La obra de Leibniz, con independencia de la posición que se tome al respecto, es, sin duda, una obra maestra y es digna de elogios. Recibió, sin embargo, duras críticas, como la de Voltaire en su Poema sobre el desastre de Lisboa o examen del axioma “Todo está bien”, bajo cuya crítica se esconde el suceso que marcó a la Europa del siglo XVIII: el terremoto de Lisboa de 1755. En él da voz a la desesperación que supuso y clama contra la injusticia: “Filósofos engañados que gritan: “Todo está bien”, ¡vengan y contemplen estas ruinas espantosas!”. La filosofía de Leibniz fue también objeto de burla en uno de los mayores éxitos literarios del autor, su obra Cándido, o el Optimismo, cuyo protagonista “aterrorizado, desconcertado, sobrecogido, completamente ensangrentado y tembloroso, se decía a sí mismo: «Si éste es el mejor de los mundos posibles, ¿cómo serán los otros?»”.
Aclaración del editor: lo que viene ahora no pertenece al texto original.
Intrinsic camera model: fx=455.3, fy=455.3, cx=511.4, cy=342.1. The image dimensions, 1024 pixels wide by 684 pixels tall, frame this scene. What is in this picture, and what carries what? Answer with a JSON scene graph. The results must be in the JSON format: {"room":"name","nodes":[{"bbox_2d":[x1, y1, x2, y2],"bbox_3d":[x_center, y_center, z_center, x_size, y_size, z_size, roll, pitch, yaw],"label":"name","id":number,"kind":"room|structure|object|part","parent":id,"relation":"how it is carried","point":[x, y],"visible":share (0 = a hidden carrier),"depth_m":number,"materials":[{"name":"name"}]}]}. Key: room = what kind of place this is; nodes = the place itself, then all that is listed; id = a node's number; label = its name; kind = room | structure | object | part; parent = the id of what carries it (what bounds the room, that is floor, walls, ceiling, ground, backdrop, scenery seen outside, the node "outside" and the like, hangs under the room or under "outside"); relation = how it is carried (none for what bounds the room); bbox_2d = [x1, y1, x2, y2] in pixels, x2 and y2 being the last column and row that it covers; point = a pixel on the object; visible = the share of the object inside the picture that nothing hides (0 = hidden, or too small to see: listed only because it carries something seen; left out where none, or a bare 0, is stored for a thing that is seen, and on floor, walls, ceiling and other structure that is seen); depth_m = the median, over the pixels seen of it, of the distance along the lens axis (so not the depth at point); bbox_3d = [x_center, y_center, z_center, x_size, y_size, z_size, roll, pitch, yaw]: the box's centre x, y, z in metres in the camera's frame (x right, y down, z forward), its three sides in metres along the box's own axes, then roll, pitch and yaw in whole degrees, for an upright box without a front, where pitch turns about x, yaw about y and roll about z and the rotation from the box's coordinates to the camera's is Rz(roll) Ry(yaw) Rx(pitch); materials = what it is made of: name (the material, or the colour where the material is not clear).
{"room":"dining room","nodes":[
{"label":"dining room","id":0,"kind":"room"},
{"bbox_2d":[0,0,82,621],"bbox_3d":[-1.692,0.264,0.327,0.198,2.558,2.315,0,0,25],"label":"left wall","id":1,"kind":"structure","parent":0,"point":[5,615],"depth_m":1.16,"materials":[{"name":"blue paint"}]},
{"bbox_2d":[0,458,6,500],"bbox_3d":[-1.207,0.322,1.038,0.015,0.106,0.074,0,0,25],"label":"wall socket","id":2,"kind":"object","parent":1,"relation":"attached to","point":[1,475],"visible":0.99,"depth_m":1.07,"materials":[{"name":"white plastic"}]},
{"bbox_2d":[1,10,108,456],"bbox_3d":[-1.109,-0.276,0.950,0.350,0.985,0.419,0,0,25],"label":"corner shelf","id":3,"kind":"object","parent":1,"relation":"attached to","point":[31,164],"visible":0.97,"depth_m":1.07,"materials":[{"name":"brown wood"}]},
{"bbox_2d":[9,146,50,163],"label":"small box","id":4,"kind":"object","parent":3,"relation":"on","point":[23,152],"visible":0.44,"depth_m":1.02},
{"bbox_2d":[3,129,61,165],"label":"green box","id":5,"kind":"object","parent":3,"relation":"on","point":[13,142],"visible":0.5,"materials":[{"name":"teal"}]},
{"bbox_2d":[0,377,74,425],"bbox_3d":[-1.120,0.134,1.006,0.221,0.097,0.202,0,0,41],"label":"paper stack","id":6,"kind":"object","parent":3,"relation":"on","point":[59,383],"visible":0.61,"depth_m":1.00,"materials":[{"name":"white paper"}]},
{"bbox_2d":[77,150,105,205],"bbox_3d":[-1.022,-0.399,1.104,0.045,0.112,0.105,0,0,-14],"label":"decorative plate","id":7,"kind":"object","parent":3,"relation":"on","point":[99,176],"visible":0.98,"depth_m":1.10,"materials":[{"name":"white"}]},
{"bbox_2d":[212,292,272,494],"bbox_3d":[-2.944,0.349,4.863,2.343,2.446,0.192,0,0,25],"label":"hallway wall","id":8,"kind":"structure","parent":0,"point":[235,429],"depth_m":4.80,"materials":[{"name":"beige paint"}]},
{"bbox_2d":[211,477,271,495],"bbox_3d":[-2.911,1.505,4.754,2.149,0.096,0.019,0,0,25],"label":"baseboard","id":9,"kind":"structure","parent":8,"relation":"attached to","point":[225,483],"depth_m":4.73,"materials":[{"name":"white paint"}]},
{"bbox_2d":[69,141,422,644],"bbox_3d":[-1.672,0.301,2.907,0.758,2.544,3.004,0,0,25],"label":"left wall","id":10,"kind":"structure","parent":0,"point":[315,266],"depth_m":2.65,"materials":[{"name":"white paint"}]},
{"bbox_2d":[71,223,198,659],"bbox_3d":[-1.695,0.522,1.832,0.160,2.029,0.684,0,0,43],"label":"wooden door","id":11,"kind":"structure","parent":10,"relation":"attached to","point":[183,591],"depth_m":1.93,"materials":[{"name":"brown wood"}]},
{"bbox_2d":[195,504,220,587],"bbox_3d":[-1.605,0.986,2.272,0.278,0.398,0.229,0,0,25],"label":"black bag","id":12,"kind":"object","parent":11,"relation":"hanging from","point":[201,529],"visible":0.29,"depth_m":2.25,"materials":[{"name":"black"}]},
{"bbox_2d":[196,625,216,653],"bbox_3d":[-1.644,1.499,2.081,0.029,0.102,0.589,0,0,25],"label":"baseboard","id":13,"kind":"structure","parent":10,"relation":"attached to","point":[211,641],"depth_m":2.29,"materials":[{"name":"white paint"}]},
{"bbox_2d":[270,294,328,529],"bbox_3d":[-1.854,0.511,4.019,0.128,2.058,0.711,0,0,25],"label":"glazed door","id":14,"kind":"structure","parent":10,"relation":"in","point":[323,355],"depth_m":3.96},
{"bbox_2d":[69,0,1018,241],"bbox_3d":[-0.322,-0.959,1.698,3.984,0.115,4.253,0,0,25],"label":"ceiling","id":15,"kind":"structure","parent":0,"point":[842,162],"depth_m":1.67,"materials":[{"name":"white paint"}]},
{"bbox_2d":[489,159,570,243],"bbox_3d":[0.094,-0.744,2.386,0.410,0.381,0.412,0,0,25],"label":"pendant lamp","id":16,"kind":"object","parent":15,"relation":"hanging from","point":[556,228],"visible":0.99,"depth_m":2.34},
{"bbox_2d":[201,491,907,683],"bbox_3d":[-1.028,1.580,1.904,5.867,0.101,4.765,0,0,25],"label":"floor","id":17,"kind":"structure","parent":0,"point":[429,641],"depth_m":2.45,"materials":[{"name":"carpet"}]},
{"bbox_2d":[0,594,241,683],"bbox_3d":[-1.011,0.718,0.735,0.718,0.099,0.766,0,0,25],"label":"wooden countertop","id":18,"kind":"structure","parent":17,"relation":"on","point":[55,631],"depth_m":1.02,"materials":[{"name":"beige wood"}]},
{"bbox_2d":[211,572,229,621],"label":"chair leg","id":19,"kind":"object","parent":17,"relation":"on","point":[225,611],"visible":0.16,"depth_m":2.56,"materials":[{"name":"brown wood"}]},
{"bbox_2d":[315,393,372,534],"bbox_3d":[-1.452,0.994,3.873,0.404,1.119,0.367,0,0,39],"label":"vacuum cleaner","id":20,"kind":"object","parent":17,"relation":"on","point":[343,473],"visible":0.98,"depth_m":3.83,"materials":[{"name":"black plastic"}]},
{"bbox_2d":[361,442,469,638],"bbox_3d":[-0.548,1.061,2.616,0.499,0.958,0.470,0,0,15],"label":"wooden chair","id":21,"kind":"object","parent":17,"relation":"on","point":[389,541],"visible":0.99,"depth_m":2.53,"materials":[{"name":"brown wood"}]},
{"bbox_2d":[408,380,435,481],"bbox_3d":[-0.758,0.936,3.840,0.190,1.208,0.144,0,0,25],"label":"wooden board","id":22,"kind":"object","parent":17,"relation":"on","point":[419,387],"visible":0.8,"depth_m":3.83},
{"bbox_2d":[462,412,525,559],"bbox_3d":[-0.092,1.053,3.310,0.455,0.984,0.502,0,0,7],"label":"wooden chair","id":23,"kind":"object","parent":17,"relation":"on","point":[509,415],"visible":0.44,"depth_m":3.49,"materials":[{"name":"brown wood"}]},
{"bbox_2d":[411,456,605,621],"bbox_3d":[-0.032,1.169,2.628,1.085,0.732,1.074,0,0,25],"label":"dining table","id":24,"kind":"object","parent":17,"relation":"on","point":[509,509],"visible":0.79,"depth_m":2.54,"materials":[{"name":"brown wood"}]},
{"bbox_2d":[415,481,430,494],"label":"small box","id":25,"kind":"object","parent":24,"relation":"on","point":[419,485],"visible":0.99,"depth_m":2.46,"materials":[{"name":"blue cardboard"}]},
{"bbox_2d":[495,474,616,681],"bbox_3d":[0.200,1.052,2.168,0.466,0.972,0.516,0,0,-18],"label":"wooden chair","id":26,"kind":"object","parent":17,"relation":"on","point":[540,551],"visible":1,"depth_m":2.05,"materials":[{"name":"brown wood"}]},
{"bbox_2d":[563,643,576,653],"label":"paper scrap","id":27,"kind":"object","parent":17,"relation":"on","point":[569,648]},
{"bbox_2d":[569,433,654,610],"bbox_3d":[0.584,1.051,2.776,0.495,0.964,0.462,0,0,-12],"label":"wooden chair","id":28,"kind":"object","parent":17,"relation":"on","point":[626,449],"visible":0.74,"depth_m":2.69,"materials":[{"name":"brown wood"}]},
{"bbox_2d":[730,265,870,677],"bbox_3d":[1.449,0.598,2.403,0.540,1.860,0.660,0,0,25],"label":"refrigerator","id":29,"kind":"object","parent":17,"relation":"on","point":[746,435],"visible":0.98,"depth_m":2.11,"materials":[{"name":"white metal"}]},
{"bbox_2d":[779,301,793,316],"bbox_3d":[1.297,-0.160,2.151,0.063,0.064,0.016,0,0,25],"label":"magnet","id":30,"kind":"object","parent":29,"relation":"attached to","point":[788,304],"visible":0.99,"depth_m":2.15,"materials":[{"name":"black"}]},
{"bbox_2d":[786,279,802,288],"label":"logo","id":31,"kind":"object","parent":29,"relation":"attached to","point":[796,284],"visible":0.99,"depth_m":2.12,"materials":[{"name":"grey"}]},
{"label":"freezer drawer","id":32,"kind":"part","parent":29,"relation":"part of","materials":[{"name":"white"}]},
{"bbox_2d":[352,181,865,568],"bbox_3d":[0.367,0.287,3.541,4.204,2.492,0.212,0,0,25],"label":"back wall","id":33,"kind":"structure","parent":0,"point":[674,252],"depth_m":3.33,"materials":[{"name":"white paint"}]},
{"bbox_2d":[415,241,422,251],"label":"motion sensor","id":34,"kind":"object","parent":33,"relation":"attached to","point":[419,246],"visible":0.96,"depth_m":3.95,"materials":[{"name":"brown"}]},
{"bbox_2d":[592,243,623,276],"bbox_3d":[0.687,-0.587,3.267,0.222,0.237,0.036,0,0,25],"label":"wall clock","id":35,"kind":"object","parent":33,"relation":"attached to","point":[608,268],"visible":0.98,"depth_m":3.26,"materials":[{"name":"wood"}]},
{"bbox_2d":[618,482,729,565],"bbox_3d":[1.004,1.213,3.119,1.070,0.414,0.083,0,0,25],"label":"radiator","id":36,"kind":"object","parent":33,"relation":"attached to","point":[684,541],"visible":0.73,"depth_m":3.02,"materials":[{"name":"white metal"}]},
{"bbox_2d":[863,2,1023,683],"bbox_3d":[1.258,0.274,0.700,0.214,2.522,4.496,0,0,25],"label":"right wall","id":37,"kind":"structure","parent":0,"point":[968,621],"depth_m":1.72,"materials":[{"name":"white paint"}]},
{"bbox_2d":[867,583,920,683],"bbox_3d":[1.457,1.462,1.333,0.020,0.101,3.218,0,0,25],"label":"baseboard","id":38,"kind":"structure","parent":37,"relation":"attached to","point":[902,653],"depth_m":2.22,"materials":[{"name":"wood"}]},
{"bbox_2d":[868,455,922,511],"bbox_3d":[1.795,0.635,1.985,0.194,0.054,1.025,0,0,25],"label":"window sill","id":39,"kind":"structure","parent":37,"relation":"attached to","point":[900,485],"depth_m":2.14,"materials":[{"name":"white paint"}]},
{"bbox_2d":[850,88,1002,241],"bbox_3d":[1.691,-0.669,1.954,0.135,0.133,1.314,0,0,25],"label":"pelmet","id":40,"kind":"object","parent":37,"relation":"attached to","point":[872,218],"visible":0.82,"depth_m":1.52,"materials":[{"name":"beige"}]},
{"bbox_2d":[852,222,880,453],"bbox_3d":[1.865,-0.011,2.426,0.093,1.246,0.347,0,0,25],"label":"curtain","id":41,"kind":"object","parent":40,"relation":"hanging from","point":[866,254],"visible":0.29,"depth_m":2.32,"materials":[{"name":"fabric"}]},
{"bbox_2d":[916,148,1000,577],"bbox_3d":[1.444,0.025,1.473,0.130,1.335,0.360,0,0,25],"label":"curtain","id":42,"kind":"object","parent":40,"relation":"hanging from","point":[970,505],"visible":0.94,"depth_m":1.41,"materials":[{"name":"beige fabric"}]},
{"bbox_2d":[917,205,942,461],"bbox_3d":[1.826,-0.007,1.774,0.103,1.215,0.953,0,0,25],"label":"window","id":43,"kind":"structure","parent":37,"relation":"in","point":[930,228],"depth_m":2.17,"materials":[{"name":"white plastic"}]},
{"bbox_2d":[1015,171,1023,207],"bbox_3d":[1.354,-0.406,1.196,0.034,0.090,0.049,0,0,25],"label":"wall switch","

Los mundos posibles son, por tanto, los modos en que las cosas podrían haber sido. Podemos entender estos modos como “situaciones contrafácticas”, es decir, situaciones contrarias a los factum o hechos. Esta noción ha sido retomada e interpretada por la filosofía analítica contemporánea, dejando de lado su relación con Dios. Como señala David Lewis, uno de sus representantes, “no es nada controvertido que las cosas podrían ser de modo diferente al que son. Creo, y tú también, que las cosas podrían haber sido diferentes en incontables modos”. Es lo que coloquialmente expresamos a veces a través del “y si…”.

Ante estos “y si…”, ante nuestros contrafácticos, nos vemos constantemente enfrentados. La dificultad estriba, sin embargo, en poder vivir con ello. En aceptar con entereza el Weltschmerz, — término acuñado por los románticos alemanes y cuya traducción literal es “dolor del mundo”— la sensación que se experimenta al enfrentarse al dolor y el sinsentido del mundo y al entender que nunca será como el que podemos llegar a imaginar. En asumir que nunca sabremos con seguridad si aquello podría haber sido mejor que esto; si en otro mundo posible, lo que no hemos hecho o lo que no hemos sido cambia el rumbo de los acontecimientos y, con ellos, la estructura del mundo en el que se alojan, haciéndolo y haciéndonos, quizá, mejores. Si podemos aceptar vivir sin saber; sin poder responder a preguntas como ¿por qué lo que es, es así, y no de otra manera?

Si seguimos el ejemplo de Leibniz, lo cual, a pesar de que a primera vista pueda parecer la solución más sencilla no está exenta de dificultades, podremos vivir sin saber, pero confiando. La confianza, sin embargo, es tarea difícil e implica enfrentarse con firmeza al dolor. Y es aquí donde radica la clave del optimismo, en aceptar con resignación la herida y no negarla, entendiendo que ésta es necesaria y que es, precisamente,  justificación de nuestra libertad y causa de nuestra limitación, y motivo por el cual, si seguimos a Leibniz, de todas las heridas infinitas posibles, nos encontramos en el mundo que menores comprende: el mejor de los mundos posibles.